### [Work instruction]
Give the text lines from the start of the items up to and including the line with "Pas d'événement à venir à ce jour." as a JSON list of strings, one string per line, with blank lines omitted. Leave the pictures out of the answer.

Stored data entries

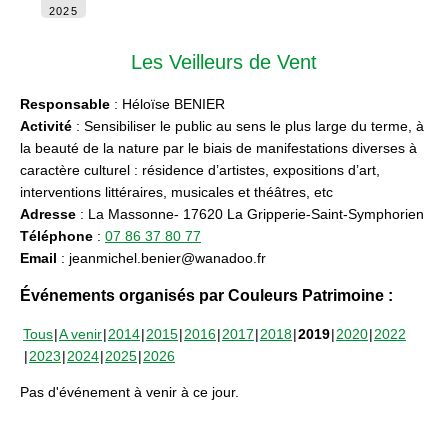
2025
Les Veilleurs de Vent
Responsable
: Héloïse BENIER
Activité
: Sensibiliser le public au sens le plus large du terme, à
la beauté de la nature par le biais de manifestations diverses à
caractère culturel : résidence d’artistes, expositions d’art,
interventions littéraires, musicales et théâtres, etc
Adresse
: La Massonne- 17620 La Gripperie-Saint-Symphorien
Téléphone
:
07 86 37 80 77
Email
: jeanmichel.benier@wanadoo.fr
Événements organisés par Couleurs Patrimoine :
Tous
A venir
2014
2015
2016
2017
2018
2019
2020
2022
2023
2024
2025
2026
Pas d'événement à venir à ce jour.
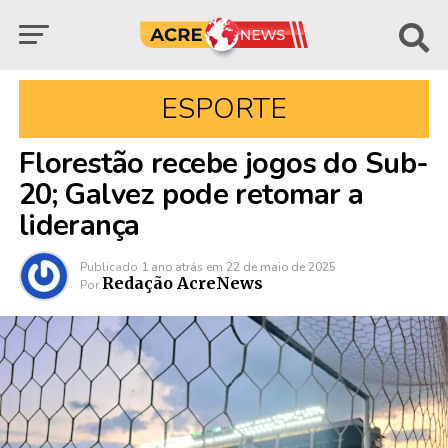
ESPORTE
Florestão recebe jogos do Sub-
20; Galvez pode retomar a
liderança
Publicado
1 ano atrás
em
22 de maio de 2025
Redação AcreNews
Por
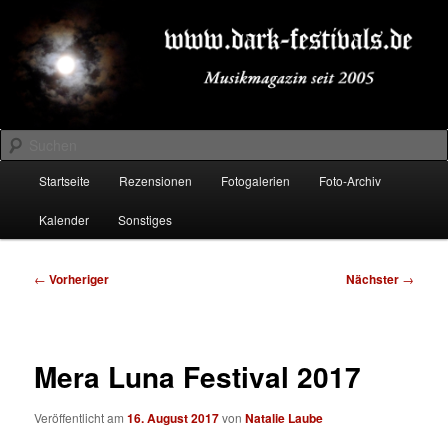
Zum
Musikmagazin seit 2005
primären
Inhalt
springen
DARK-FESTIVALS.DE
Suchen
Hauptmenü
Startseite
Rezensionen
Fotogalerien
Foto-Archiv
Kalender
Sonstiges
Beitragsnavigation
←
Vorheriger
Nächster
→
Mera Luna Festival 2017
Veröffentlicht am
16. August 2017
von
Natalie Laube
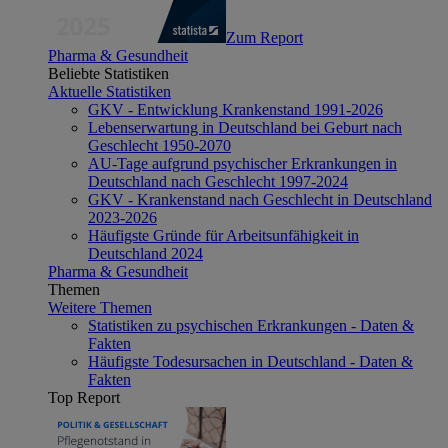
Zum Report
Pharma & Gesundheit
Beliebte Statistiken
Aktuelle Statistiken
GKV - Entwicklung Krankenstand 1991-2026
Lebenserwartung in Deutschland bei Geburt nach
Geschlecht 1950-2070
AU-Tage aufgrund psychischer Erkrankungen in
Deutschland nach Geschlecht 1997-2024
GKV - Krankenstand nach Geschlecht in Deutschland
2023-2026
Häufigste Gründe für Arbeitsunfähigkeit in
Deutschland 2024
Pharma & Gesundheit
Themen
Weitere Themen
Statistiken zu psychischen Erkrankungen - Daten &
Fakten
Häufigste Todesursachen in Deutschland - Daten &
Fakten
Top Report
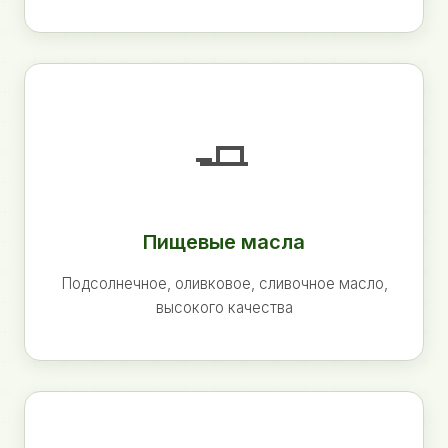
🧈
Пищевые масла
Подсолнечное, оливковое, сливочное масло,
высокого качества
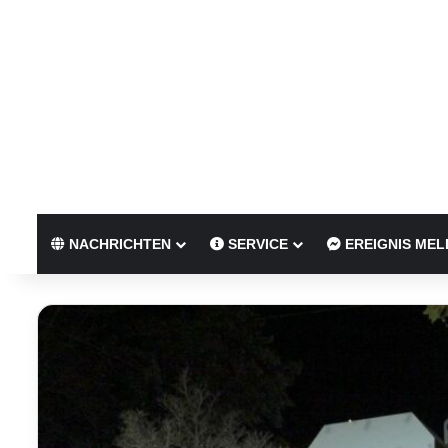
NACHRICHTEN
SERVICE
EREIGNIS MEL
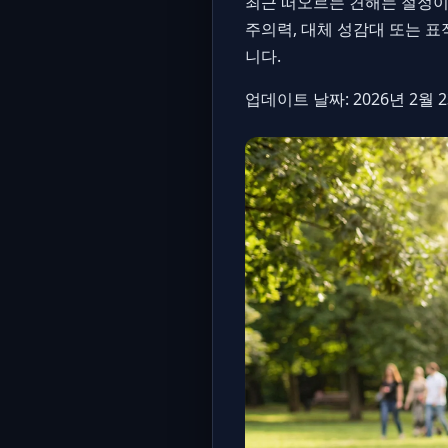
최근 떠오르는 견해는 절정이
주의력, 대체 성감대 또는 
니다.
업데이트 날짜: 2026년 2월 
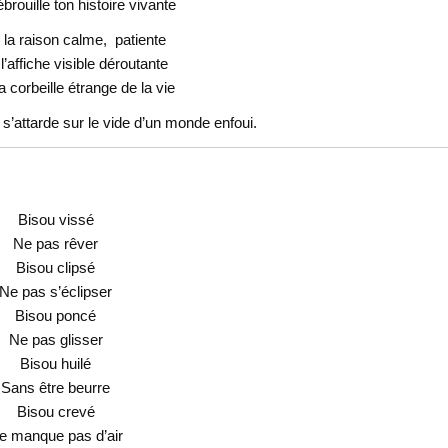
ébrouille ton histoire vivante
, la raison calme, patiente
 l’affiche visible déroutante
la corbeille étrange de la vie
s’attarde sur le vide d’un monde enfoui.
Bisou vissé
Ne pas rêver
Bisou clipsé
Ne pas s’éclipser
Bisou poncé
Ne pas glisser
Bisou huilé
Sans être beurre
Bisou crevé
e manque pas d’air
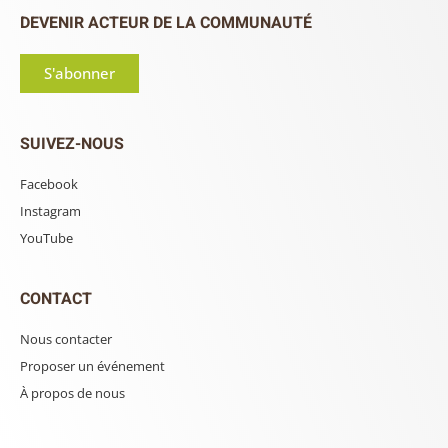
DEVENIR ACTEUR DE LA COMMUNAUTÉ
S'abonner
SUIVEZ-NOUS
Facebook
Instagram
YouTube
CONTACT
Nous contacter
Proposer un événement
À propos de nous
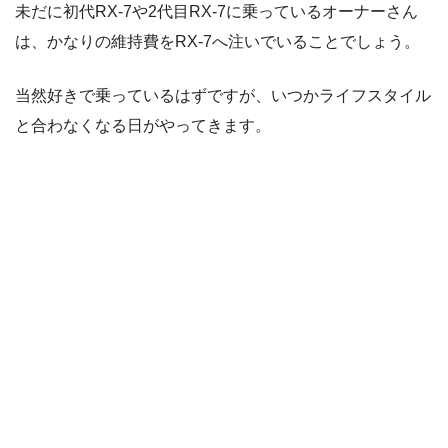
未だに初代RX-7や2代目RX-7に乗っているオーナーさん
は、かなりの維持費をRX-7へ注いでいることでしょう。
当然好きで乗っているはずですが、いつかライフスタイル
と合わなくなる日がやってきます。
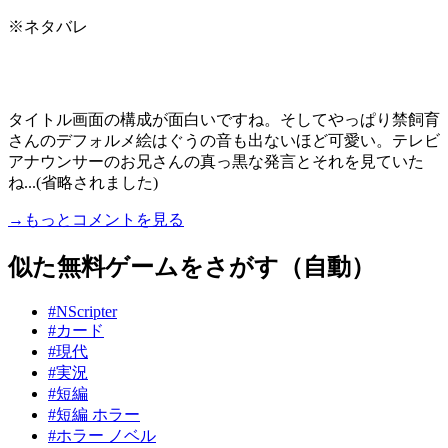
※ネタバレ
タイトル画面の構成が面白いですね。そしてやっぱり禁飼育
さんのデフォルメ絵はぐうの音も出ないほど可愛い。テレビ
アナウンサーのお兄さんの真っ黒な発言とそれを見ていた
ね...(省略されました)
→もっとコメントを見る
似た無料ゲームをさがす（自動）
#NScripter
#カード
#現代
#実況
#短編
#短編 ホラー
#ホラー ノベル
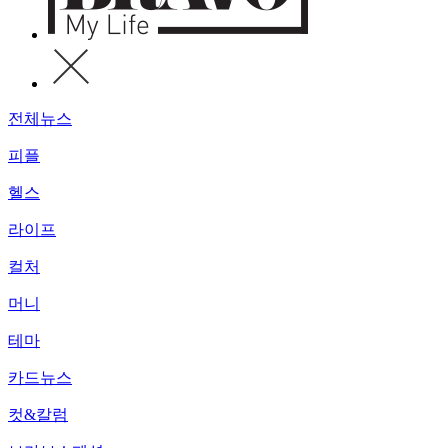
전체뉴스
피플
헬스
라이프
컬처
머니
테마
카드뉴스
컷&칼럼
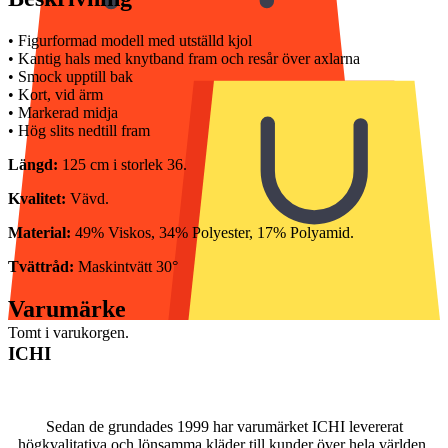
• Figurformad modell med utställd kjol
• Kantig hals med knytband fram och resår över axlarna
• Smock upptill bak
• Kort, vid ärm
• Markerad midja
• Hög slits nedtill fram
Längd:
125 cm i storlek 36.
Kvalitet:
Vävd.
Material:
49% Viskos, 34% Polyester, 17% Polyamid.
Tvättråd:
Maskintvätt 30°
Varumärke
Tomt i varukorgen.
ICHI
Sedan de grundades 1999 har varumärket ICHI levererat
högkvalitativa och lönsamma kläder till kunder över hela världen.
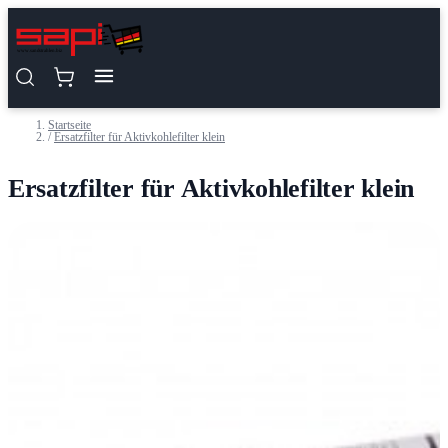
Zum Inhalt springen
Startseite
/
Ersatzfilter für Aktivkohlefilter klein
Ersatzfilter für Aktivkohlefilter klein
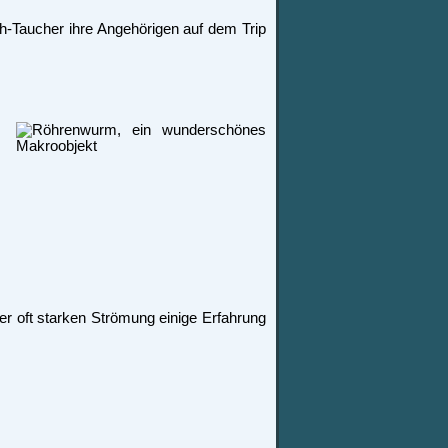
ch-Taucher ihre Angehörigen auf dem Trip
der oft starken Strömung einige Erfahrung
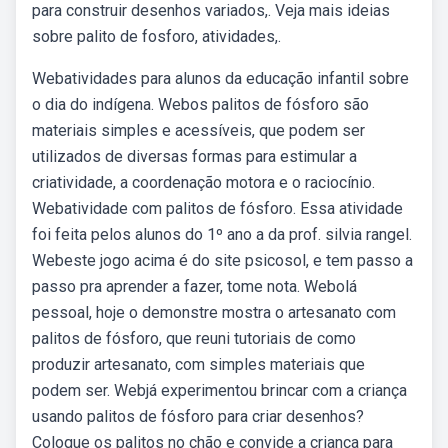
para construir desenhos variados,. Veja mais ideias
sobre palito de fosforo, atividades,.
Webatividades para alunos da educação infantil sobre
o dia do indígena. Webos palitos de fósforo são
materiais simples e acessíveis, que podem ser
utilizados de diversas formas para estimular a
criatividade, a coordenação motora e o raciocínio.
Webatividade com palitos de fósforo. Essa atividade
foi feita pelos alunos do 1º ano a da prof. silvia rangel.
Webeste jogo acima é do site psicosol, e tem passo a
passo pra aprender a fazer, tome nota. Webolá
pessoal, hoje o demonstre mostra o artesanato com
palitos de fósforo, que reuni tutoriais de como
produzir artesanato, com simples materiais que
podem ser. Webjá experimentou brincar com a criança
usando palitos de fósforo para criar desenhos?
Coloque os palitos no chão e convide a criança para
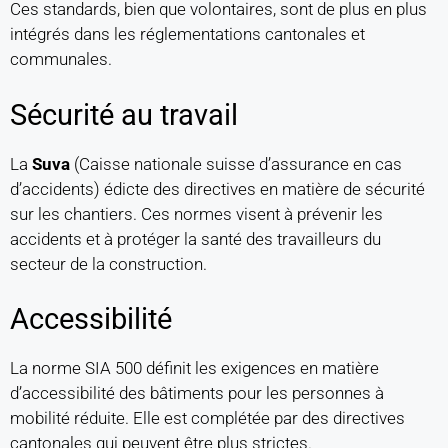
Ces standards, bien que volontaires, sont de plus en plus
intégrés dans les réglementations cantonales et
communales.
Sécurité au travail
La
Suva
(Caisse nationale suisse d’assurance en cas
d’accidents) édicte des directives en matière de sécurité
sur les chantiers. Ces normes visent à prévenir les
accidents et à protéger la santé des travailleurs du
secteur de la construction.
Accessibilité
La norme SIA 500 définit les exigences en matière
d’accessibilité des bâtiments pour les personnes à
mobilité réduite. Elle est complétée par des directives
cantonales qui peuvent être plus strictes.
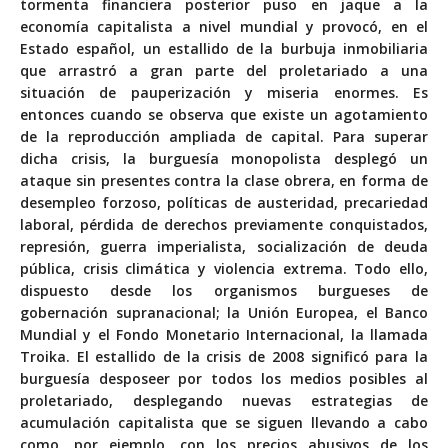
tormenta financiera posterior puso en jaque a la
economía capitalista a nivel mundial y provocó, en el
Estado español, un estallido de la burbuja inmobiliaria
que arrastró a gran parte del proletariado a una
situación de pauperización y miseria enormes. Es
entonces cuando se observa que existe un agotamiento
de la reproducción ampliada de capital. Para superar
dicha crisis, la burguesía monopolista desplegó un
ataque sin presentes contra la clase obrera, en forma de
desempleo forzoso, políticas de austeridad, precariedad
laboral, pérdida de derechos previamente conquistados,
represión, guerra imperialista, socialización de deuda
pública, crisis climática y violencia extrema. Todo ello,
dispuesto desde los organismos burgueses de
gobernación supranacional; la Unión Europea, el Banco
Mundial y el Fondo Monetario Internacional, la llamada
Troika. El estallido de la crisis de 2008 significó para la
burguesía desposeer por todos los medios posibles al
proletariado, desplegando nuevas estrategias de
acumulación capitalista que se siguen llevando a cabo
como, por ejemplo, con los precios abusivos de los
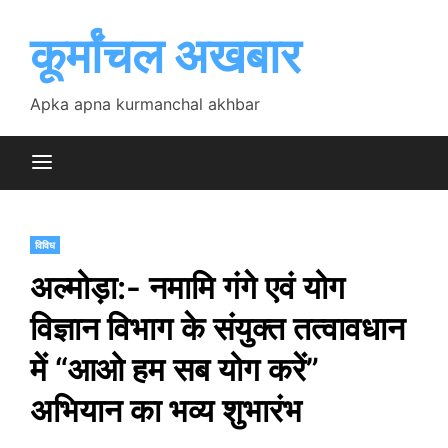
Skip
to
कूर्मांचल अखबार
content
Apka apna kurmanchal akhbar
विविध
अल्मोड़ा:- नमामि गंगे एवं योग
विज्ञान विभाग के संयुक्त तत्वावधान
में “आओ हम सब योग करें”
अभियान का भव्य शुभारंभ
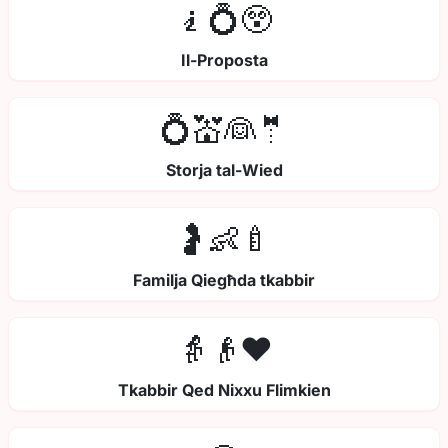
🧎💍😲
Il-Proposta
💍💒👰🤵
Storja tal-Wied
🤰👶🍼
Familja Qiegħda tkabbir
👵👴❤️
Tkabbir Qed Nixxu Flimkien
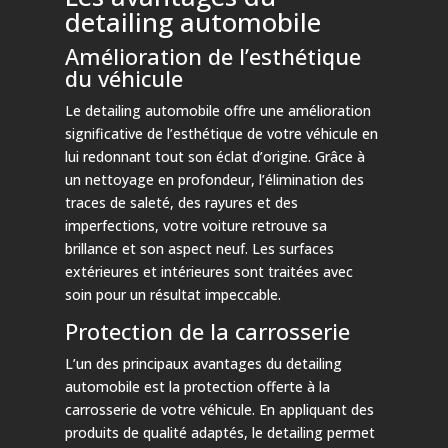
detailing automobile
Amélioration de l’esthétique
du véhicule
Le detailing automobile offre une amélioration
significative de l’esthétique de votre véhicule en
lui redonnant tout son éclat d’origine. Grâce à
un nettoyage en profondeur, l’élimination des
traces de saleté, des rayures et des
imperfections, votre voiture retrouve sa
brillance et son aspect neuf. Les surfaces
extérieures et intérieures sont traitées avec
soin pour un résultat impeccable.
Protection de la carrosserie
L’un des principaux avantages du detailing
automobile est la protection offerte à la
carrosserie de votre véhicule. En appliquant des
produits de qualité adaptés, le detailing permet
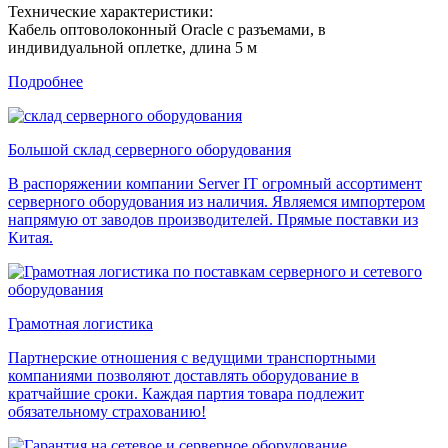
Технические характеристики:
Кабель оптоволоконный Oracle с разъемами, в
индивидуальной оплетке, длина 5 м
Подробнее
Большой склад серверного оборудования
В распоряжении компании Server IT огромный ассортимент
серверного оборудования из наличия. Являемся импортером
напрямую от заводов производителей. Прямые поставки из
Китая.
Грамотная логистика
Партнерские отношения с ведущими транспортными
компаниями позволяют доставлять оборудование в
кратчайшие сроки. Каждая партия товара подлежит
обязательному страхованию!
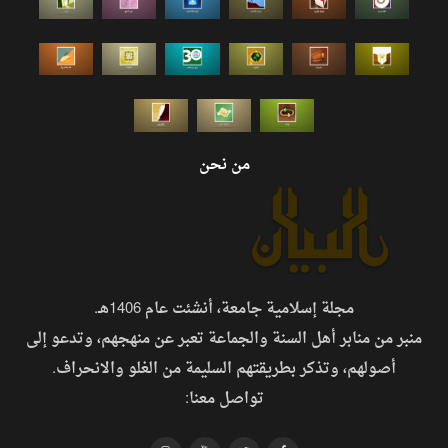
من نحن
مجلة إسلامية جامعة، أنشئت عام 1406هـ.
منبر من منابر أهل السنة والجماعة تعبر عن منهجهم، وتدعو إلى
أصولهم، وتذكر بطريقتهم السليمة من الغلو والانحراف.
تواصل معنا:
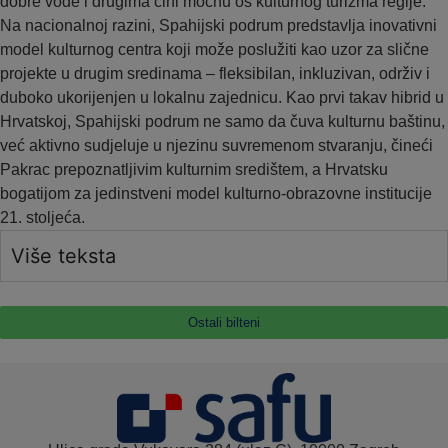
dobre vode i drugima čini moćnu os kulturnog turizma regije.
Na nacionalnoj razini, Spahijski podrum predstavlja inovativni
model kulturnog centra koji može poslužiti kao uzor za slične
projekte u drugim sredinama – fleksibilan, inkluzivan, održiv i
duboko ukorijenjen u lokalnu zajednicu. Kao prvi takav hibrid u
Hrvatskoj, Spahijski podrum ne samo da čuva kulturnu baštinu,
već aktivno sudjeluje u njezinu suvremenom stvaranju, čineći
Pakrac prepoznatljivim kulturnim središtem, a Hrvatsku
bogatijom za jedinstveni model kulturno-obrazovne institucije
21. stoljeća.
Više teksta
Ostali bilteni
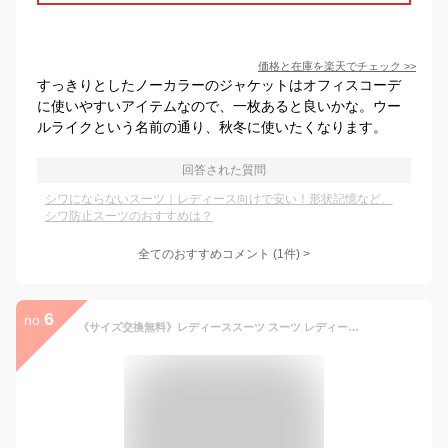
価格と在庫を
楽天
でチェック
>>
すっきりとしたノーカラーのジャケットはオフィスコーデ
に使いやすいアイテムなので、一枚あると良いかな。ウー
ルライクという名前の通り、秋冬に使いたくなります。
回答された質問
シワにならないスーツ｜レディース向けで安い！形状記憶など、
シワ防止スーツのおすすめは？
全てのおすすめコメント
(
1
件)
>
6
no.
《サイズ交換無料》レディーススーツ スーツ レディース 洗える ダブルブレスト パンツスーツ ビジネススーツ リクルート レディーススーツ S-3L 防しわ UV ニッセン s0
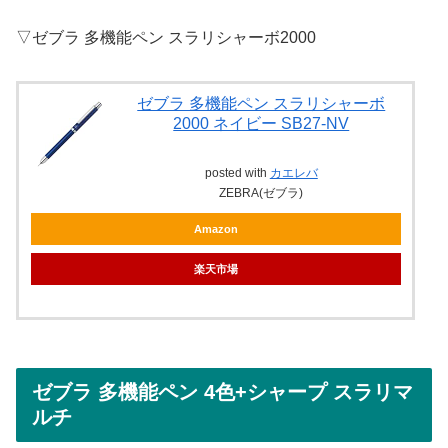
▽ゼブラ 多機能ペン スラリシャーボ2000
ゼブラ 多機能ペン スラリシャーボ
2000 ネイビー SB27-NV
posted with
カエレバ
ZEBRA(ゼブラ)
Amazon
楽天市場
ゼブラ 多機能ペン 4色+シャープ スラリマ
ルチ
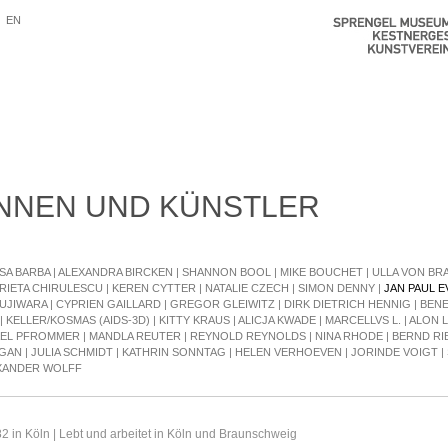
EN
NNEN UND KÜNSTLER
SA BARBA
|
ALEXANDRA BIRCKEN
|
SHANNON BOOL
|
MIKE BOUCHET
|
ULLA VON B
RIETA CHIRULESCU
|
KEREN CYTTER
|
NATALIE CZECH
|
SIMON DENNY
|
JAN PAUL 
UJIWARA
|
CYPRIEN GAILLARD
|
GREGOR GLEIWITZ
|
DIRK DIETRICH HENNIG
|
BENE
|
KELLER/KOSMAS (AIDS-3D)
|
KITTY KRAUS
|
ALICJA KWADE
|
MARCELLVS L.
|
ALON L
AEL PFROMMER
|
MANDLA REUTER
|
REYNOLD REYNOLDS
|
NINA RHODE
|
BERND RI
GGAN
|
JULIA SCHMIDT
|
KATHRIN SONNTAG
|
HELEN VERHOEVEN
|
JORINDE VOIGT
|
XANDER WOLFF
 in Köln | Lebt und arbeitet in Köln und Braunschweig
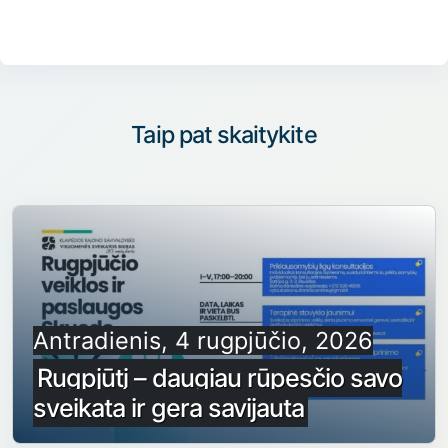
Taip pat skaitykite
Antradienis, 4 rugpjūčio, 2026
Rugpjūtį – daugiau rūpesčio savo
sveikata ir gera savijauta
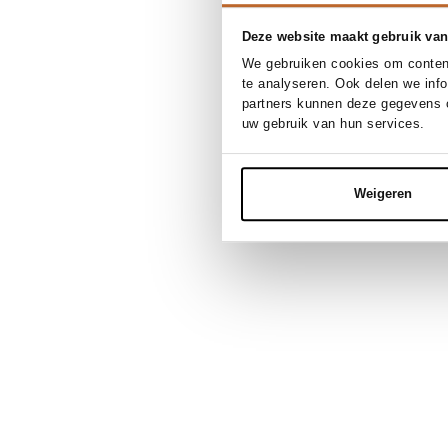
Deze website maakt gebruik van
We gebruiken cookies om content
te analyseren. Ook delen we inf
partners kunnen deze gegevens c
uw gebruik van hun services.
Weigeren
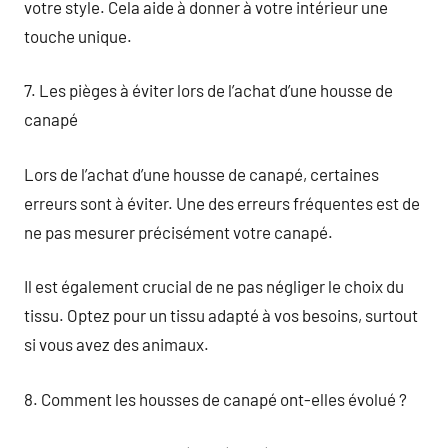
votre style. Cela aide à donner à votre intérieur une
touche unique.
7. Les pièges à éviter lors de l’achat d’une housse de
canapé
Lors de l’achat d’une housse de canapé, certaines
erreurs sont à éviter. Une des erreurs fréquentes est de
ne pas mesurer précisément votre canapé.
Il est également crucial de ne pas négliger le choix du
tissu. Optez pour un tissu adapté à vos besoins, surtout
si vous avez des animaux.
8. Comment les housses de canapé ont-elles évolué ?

### [Answer box]
[
  "2025",
  "Les Veilleurs de Vent",
  "Responsable",
  ": Héloïse BENIER",
  "Activité",
  ": Sensibiliser le public au sens le plus large du terme, à",
  "la beauté de la nature par le biais de manifestations diverses à",
  "caractère culturel : résidence d’artistes, expositions d’art,",
  "interventions littéraires, musicales et théâtres, etc",
  "Adresse",
  ": La Massonne- 17620 La Gripperie-Saint-Symphorien",
  "Téléphone",
  ":",
  "07 86 37 80 77",
  "Email",
  ": jeanmichel.benier@wanadoo.fr",
  "Événements organisés par Couleurs Patrimoine :",
  "Tous",
  "A venir",
  "2014",
  "2015",
  "2016",
  "2017",
  "2018",
  "2019",
  "2020",
  "2022",
  "2023",
  "2024",
  "2025",
  "2026",
  "Pas d'événement à venir à ce jour."
]